Citation |
BEP(F.745.010
15 Apr 1745:11,12 (505)
Welcome once more, dear Mr. Whitefield. It was quite time
for you to come back again. Your cause suffered very much
by your absence. We have had fine work here since you have
bene gone. Next time you go away, do leave things in better
hands than in Mr. M----d's, to keep up your morning
lectures, and Mr. H---by's [the Rev. Mr. William Hobby] to
write in vindication of your itinerancy. they have both of
them come off badly. As for Mr. M----d, indeed, sir, he
won't do. It is not worth one' while to get up early for
him. . .
Your other assistant, poor Mr. H--by, what work they have
made with him ! They have whip'd him to some tune. They
call it only a twig, but it falls so heavy, that I should
take it for a stick as thick as my arm. But what frets one
the most is, that every body says it is no more than he
deserves. I had like to forgot dear Mr. F. he has done all
he could for you. . .
. . . [12] O, how tedious have been the hours of your
absence ! how long your delay ! How dull all the preaching
I have heard ! Lovely nymphs of New-Hampshire, less envied
for your beauty, than for the happiness of having dear Mr.

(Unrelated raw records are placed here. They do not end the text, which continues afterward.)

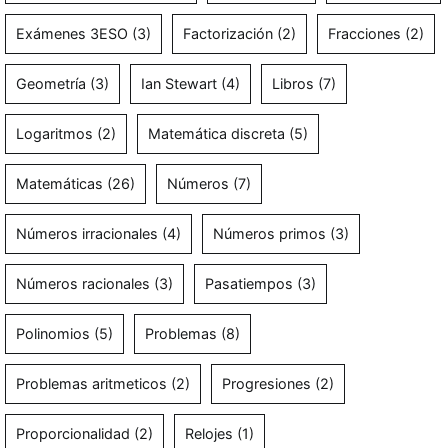
Exámenes 3ESO
(3)
Factorización
(2)
Fracciones
(2)
Geometría
(3)
Ian Stewart
(4)
Libros
(7)
Logaritmos
(2)
Matemática discreta
(5)
Matemáticas
(26)
Números
(7)
Números irracionales
(4)
Números primos
(3)
Números racionales
(3)
Pasatiempos
(3)
Polinomios
(5)
Problemas
(8)
Problemas aritmeticos
(2)
Progresiones
(2)
Proporcionalidad
(2)
Relojes
(1)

W------- so long among you; how has my heart been daily with
you ! Methoughts I saw you, as we us'd to do here, leaving
husbands, children, family concerns, and all the vain cares
of life, and crowding after the dear, the heavenly man,
listening to the charming musick of his tongue, and drinking
the melodious sounds. Then retiring with him from the
public exercises to his private abode, you pass'd the
livelong evening, in hearkening to a thousand pretty little
stories of his travels, which the dear creature tells with a
most winning sweetness. How many hair-breadth 'scapes he
has had from robbers, assassins, and men that lay in wait
with clubs: And how he dispossess'd the d---l of the
Assembly Room at Bristol, and instead of fiddles and dances,
introduc'd a more Christian entertainment of green peas and
chickens. . . [2 more paras.] [signed] Deb. Sherman.